No estado do Pará existem em operação 37 empresas de laticínios. Essas empresas, quando somadas, apresentam capacidade para processar aproximadamente 626.500 litros de leite por dia (BRASIL, 2010; PARÁ, 2010). Territorialmente, a produção está concentrada na mesorregião Sudeste do estado, que detém 79% da produção estadual e emprega mais tecnologia no processo produtivo (MATTOS et al., 2010). Essa região foi o palco de um intenso processo de expansão da atividade leiteira, iniciado no ano de 2005 (IBGE, 2010b). A industrialização do setor atraiu para a atividade muitos produtores que deixaram de tirar o leite apenas para o autoconsumo e passaram a comercializar a maior parte da produção. Essas mudanças foram acompanhadas do plantio e recuperação de pastagens, e da introdução de animais com maior aptidão leiteira.

A presença das empresas de laticínios exigiu dos produtores maior produtividade e melhor qualidade do leite produzido. A maior oferta de crédito, principalmente a oriunda dos recursos do Fundo Constitucional de Financiamento do Norte (FNO), contribuiu para estimular a atividade industrial e alavancar o setor (Santana, 2002). A pecuária leiteira é uma das principais alternativas para viabilizar a produção rural e possibilitar que o produtor, especialmente o pequeno, continue no campo, pois apesar de complexa e trabalhosa (JUZCZYK, 2005), a produção de leite possibilita um fluxo contínuo de ocupação de mão de obra e de geração de renda, fato que favorece a gestão financeira do estabelecimento rural.
==*==
**QUESTÕES DE ESTUDO**
1 – Segundo o texto sobre a pecuária leiteira no Pará, qual percentual da produção estadual se concentra na mesorregião Sudeste?
2 – Traduza para o inglês esta frase do texto sobre a pecuária leiteira no Pará: "A presença das empresas de laticínios exigiu dos produtores maior produtividade e melhor qualidade do leite produzido."
3 – Dê prosseguimento ao texto sobre a pecuária leiteira no Pará, começando logo após a última frase apresentada.
==*==
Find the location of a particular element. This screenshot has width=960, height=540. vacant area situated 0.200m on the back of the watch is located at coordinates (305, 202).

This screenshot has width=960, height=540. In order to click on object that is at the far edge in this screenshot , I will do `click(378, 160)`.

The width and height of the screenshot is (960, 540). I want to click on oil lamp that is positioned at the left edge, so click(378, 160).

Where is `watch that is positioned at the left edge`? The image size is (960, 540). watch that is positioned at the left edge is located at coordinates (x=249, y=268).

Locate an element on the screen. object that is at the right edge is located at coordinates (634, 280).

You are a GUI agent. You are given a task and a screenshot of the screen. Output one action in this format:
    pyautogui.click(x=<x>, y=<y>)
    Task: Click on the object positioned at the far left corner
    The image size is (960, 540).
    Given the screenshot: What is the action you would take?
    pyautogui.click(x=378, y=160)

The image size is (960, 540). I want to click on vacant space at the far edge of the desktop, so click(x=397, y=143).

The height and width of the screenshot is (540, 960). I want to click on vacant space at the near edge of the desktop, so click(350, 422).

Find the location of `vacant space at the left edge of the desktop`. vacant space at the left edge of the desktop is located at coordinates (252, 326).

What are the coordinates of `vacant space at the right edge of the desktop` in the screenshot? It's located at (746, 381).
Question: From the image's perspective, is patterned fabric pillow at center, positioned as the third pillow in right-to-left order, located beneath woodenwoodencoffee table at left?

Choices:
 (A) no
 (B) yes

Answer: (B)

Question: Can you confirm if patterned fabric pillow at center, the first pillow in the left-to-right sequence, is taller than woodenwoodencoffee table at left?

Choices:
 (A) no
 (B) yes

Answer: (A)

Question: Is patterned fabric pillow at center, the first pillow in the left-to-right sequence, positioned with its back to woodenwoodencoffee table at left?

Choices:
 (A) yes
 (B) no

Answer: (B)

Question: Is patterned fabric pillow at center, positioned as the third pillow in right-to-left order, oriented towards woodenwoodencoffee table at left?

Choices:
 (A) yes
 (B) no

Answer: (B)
==*==
**RESPOSTAS DAS ATIVIDADES**
1 – A mesorregião Sudeste detém 79% da produção estadual.

2 – The presence of dairy companies required producers to achieve greater productivity and better quality in the milk they produced.

3 –
Contudo ainda existem grandes desafios para ao desenvolvimento da pecuária leiteira que são em grande parte consequência do baixo grau de organização e da grande quantidade de pequenos produtores, que sozinhos não conseguem negociar melhores preços pelo leite, que flutua entre safra e entressafra, mas no final fixa-se em patamar considerado baixo. Desarticulados e com pequeno poder de barganha, os produtores têm dificuldade para conseguir os recursos necessários para investimento em novas tecnologias que possibilitem, além da melhoria na qualidade do leite, maiores quantidades produzidas. Essas questões contribuem para o progressivo afastamento dos pequenos produtores das plataformas das empresas de laticínios, favorecendo a comercialização ilegal e prejudicando o desenvolvimento rural (SILVA; TSUKAMOTO, 2001).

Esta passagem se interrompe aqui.